介護
介護事業を開業するために覚えておきたい基礎知識についてまとめました。
介護事業の開業と高まるニーズ
2025年には高齢者人口がピークを迎えると言われている日本。75歳以上の後期高齢者人口が急増し、世帯ごとの事故解決力の低下も懸念されており、介護事業への期待とニーズはどんどん高まっています。
介護サービスの種類
介護サービスの種類と、それぞれの事業の開業メリット・デメリットについてまとめてみました。
いわゆるホームヘルプです。ホームヘルパーが利用者宅を訪問し、日常生活(食事・排泄・入浴などの介助や、掃除・ゴミ出し・買い物などの代行)の支援を行います。

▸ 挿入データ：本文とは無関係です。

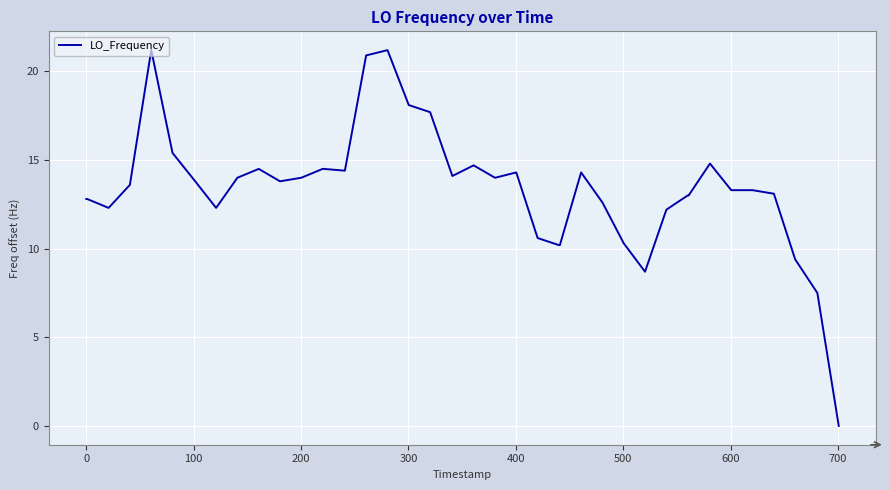

What is the difference between the maximum and minimum values?

21.2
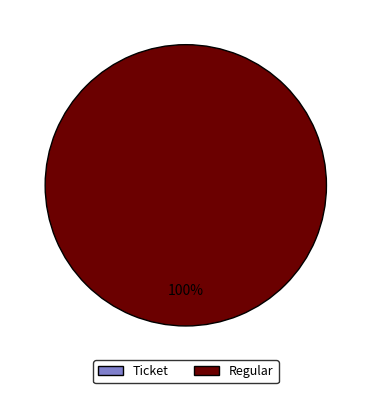

What is the majority slice?

Regular (io_index=27)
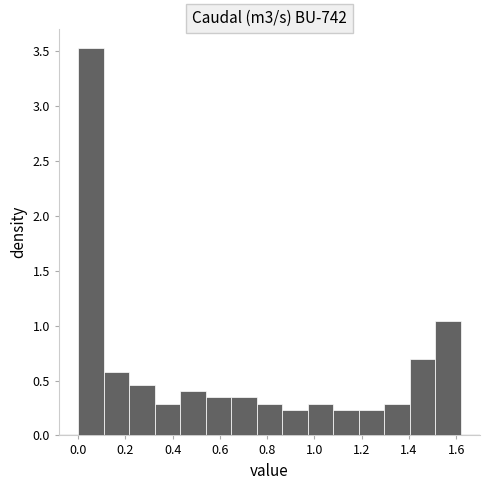

Reading left to right, list every bar in this chart as the range it spans on the x-axis followed by its height. Neither the bar edges nor the heights are printed on the chart, so give them approximately, as read against the axes.

0.000 to 0.108: 3.55
0.108 to 0.216: 0.60
0.216 to 0.324: 0.45
0.324 to 0.432: 0.30
0.432 to 0.540: 0.40
0.540 to 0.648: 0.35
0.648 to 0.756: 0.35
0.756 to 0.864: 0.30
0.864 to 0.972: 0.25
0.972 to 1.080: 0.30
1.080 to 1.188: 0.25
1.188 to 1.296: 0.25
1.296 to 1.404: 0.30
1.404 to 1.512: 0.70
1.512 to 1.620: 1.05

訪問介護事業を始めるには法人格(株式会社・NPO法人・社会福祉法人など)を取得している必要がありますが、大型設備や特別な備品もないため比較的新規に開業しやすいサービスです。
まずは訪問介護事業の認定を受け、経営が軌道に乗ってきたところで他のサービスに参入していくというのが介護事業拡大の一般的なケースとなっています。
居宅介護支援事業はケアマネジメントとも呼ばれ、要介護者やその家族に適した居宅サービス・施設サービスを利用できるようケアプランの作成・要介護認定の申請代行などを行う事業。

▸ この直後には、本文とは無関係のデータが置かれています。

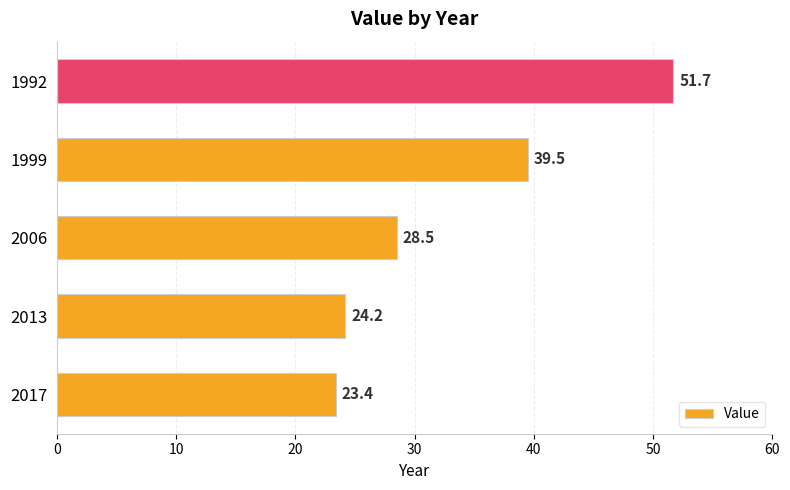

The value at 1999 is 18.6. True or false?

False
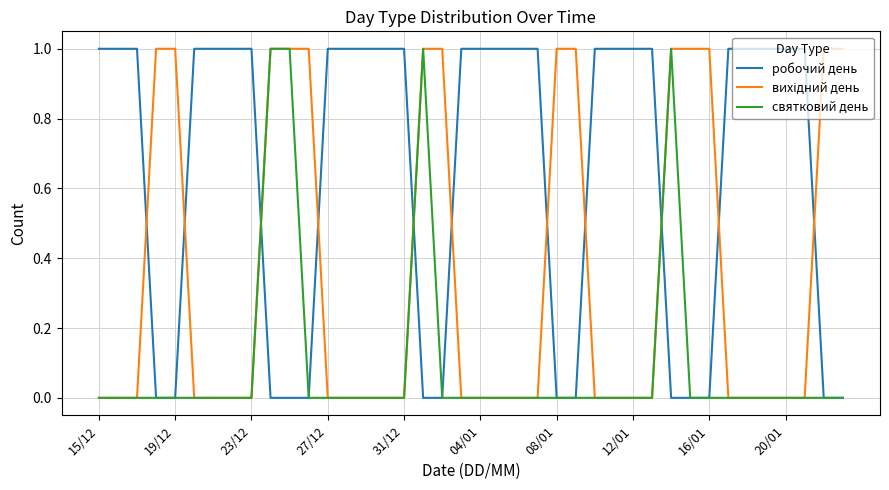

Is this an area chart (filled region under the line)?

No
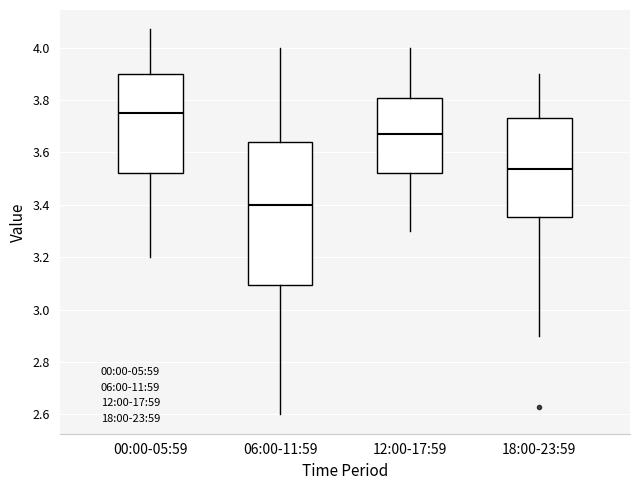

Reading left to right, read every box against the y-axis: the position of its median line, the range the box covers, and the ends of its whiskers. The values are not printed on the chart, so give them approximately, as read against the axis.

00:00-05:59: median 3.76, box 3.52 to 3.90, whiskers 3.20 to 4.08
06:00-11:59: median 3.40, box 3.10 to 3.64, whiskers 2.60 to 4.00
12:00-17:59: median 3.68, box 3.52 to 3.80, whiskers 3.30 to 4.00
18:00-23:59: median 3.54, box 3.36 to 3.74, whiskers 2.90 to 3.90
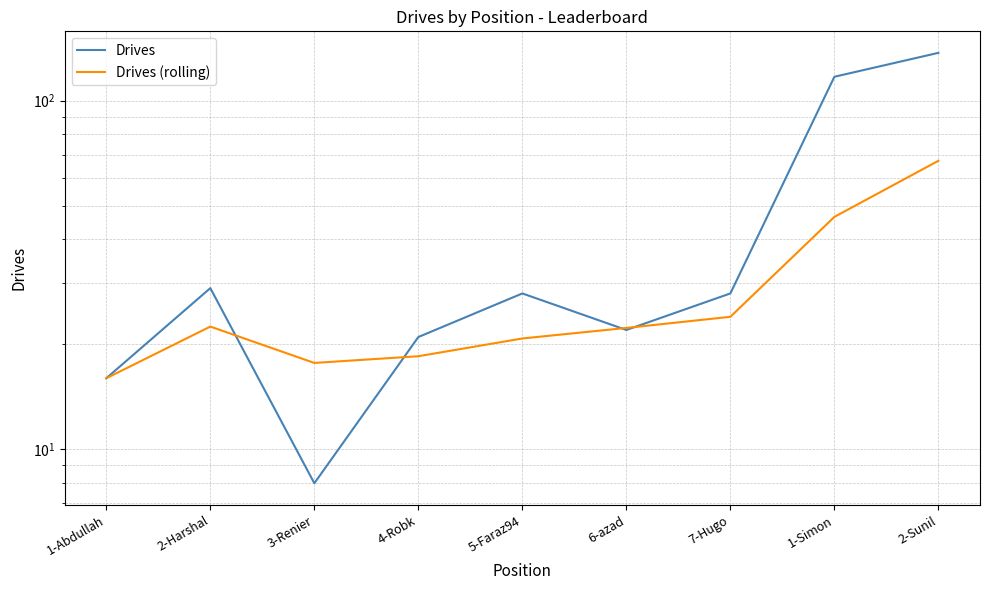

What is the greatest value displayed?

137.0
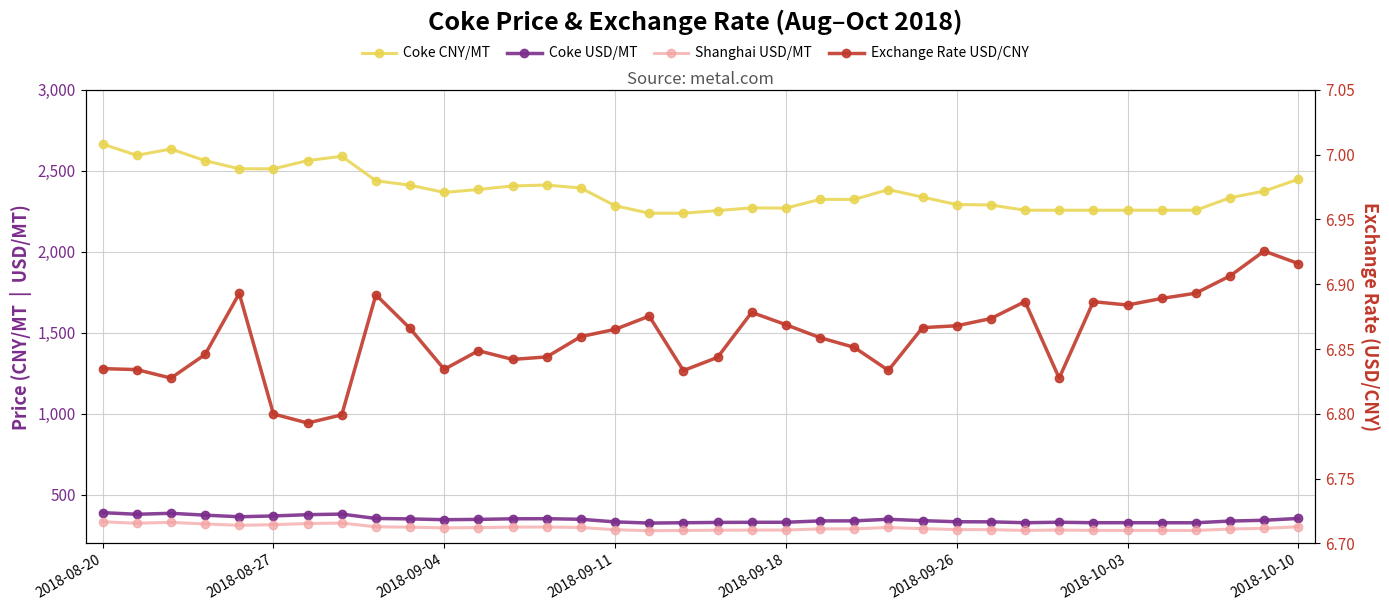

What is the lowest value of the Exchange Rate USD/CNY series?

6.8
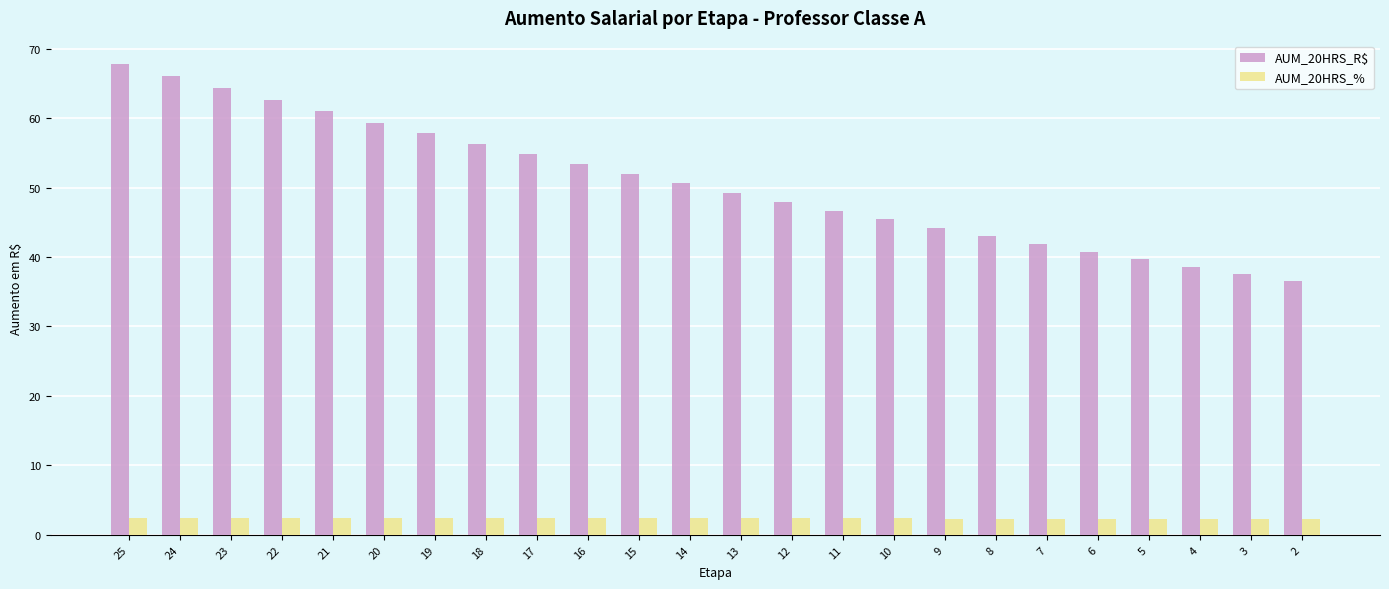

How many bars are there in each group?

2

ケアマネージャー(介護支援専門員)の資格があれば1人でもスタートすることができるため、低コストでの開業・経営が可能。他の介護業者と提携・併設すれば、さらなる業務の拡大も期待できます。
ただし、ケアマネージャーの資格試験合格率は約15%という難問のため、取得が難しい場合は人材の確保が大きなポイントとなります。
通所介護とはいわゆるデイサービス。専門の施設に要介護者や支援者が通い、食事・入浴などの介助や機能訓練等を受ける日帰りサービスです。施設の設備やレクリエーションなどの内容によって他社と差別化を図ることができ、比較的個性を出しやすいのが特徴。

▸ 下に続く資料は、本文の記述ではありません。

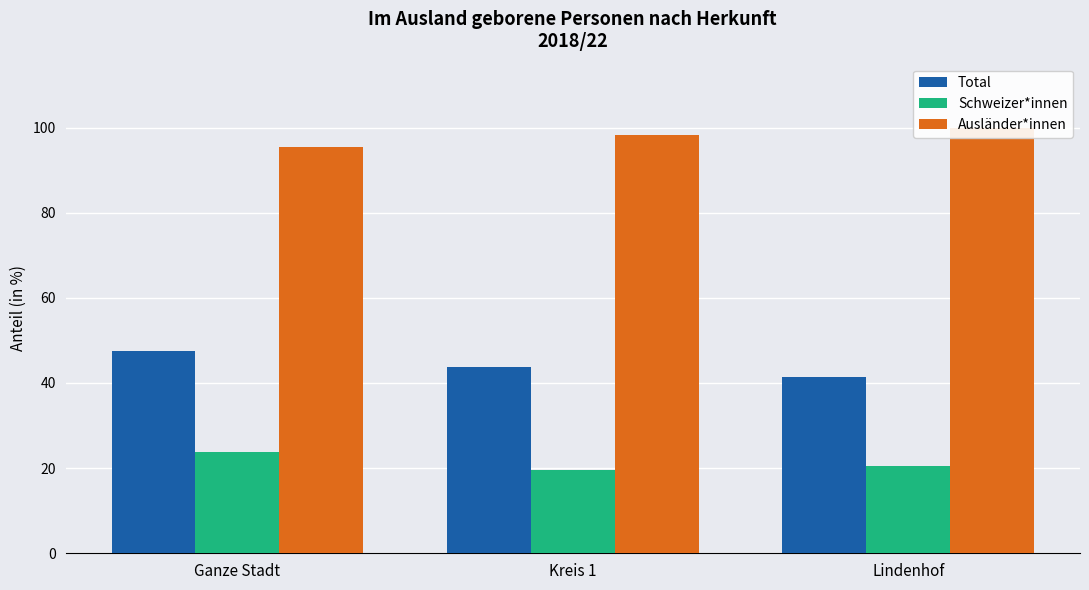

True or false: Schweizer*innen has a value of 33.5 at Kreis 1.

False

開業の条件も満たしやすく、訪問介護と並んで需要も高いものとなっています。ただし大型の施設・部屋・備品が必要となるため、初期投資額が大きくなります。
福祉用具貸与事業とは、要介護者が自立した生活を送るために必要な福祉用具(車いす・歩行器・歩行補助つえ・スロープなど)の選定・貸与・設置・調整などを行うサービス。開業には各都道府県に申請を行い、指定介護事業者として許可を受ける必要がありますが、要件を比較的満たしやすく開業しやすいサービスといえます。
ただし、ある程度の初期投資額は必要です。
介護事業を始めるには
介護事業者として指定を受けるためには、以下の要件を満たすことが必要です。
原則として、介護事業者は法人格を取得している必要があります。法人格には、株式会社・NPO法人・社会福祉法人・医療法人などが挙げられます。
指定基準とは、人員基準・設備基準・運営基準のこと。訪問介護・通所介護事業・居宅介護支援事業など、各事業によって基準は異なります。
開業する介護事業の種類や規模によって異なりますが、少なくとも500万円は必要。その内訳には以下のようなものがあります。
- 法人設立費用(定款認証・印紙代・登録免許税)
- 物件取得費用(物件の敷金・礼金・仲介手数料)
- 改修工事費用(施設のバリアフリー化、必要な設備の新設など)
- 備品調達費用(デスク・椅子・書庫・パソコン・電話など)
- 職員の雇用費用(求人広告など)
- 広告宣伝費用(施設のパンフレット・HP作成・チラシ作成など)
- 当面の運転資金(賃料、人件費、光熱費、リース代等)
介護と保育の共通点
介護事業の開業は「初期投資額が比較的少ない」、「大量の在庫を抱えるリスクがない」、「一定以上の顧客を獲得できれば安定経営が見込める」など、保育事業に通じるところがあります。保育事業と同様に継続した利用が期待できますし、リピーターの獲得もそこそこ容易であると言えます。
実際、介護と保育どちらの事業も手掛けている会社も多いものです。業務に必要な資質も似通っているため、両者の特徴や将来性などを見比べて選ぶと良いでしょう。